Re: Managing our shared resources

Posted: Fri Jun 12, 2009 7:54 pm
by rarified
I wouldn't think there could be any expectation of volunteers other than on an "as available" basis. Hopefully there would be enough candidates to overlap or pick up issues with a shorter delay than one individual could handle.

With respect to the foundry, the admin tasks would be a mix of apache, mysql, java (the Hudson engine is written in Java) at the outermost layer. All of it runs as a non-privileged user and the services are monitored with the Solaris SMF facility (which just is a fancy means of restarting services that abnormally terminate, and making sure services that depend upon other services are maintained honoring those dependencies).

But peel the onion a bit and you find two VMs inside the foundry (as described in the architecture thread here viewtopic.php?f=20&t=82). One is Ubuntu 9 Linux, the other is Windows 2003 Server. Both are populated with compilers and other tools and libraries that are needed to build software constructed with the factory. So to get a slave build system back up and running will also need skills in those base systems, as well as using SSH and and RDP client to tunnel access to the VM consoles to your local system. Knowing a little about VirtualBox would help as well (again, the VMs run under the non-privileged user).

I would imagine that I'd have to write up more detail about the architecture, as well as start a list of boilerplate processes for dealing with common failure modes. That would go out on the Wiki or forum so others that might be interested in getting involved in the management (or just getting some new experiences) would have a place to orient themselves. Perhaps a rudimentary "operations manual" should be constructed for any resource with shared administration.

As for myself, I'm pretty capable on anything that looks like Unix (Solaris, Linux RH/Ubuntu). I'm passable at managing straightforward Windows Server or Desktop. Can configure web servers, mysql/postgres, most anything like that. I'm not an SQL whiz -- if something already exists that should work I usually can resolve that but I'm not familiar enough at creating schema or DB optimization (although I can do the underlying OS/hardware performance tuning.) Lots of experience with various network stacks so I can handle routing or performance issues there. And fluent in almost any scripting except Ruby (eventually I'll have time to learn!)


Re: Managing our shared resources

Posted: Fri Jun 12, 2009 9:46 pm
by Mac_Fife
rarified wrote:I would imagine that I'd have to write up more detail about the architecture, as well as start a list of boilerplate processes for dealing with common failure modes.
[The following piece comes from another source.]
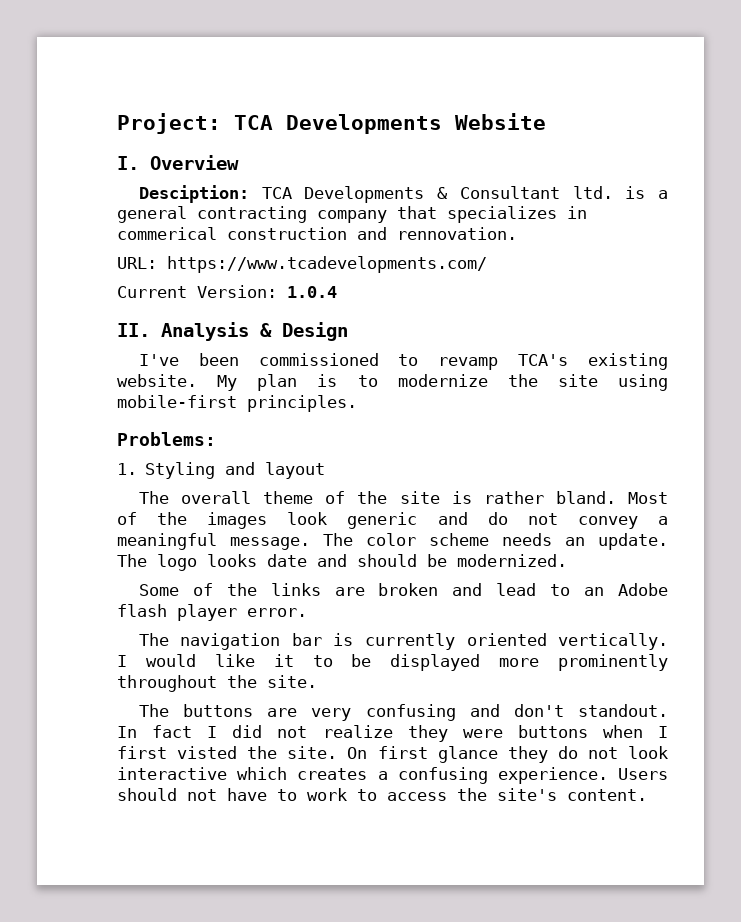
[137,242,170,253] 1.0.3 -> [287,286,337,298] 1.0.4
That would go out on the Wiki or forum so others that might be interested in getting involved in the management (or just getting some new experiences) would have a place to orient themselves. Perhaps a rudimentary "operations manual" should be constructed for any resource with shared administration.
I meant to make a comment along the lines of needing to create public documentation (or at least "public" to the delegated managers), but my brain must have gone into shutdown before I hit the submit button :? For the main website I run, I maintain a sort of manual (just a text file) that the backup admins can refer to if they need to maintain the site while I'm away on business/holiday/sick: "If you edit this file here then you need to make equivalent changes in that file there", "After adding a new web page, remember to run the search engine re-indexing script as follows...", "After adding a news item, make sure the RSS news feed XML is up to date", etc. A lot of it is actually a reminder for myself for maintenance ops I only do once in a while, like applying updates to my forums.
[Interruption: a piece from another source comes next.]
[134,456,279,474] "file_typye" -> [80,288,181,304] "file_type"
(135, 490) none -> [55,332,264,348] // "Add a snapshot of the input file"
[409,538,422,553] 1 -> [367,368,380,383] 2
I'd be wary of having the documentation only on the wiki, lest that happens to be the thing that goes down ;) Maybe Google Docs could be used for a backup, or we "borrow" pages on some other wiki that's independant from the domain. As this would simply be fallback data, it wouldn't breach JW's ideal of keeping the domain in control of it's assets. A second wiki would probably be the easiest option, as admins can simply export the pages from the wiki and import them into the reserve wiki.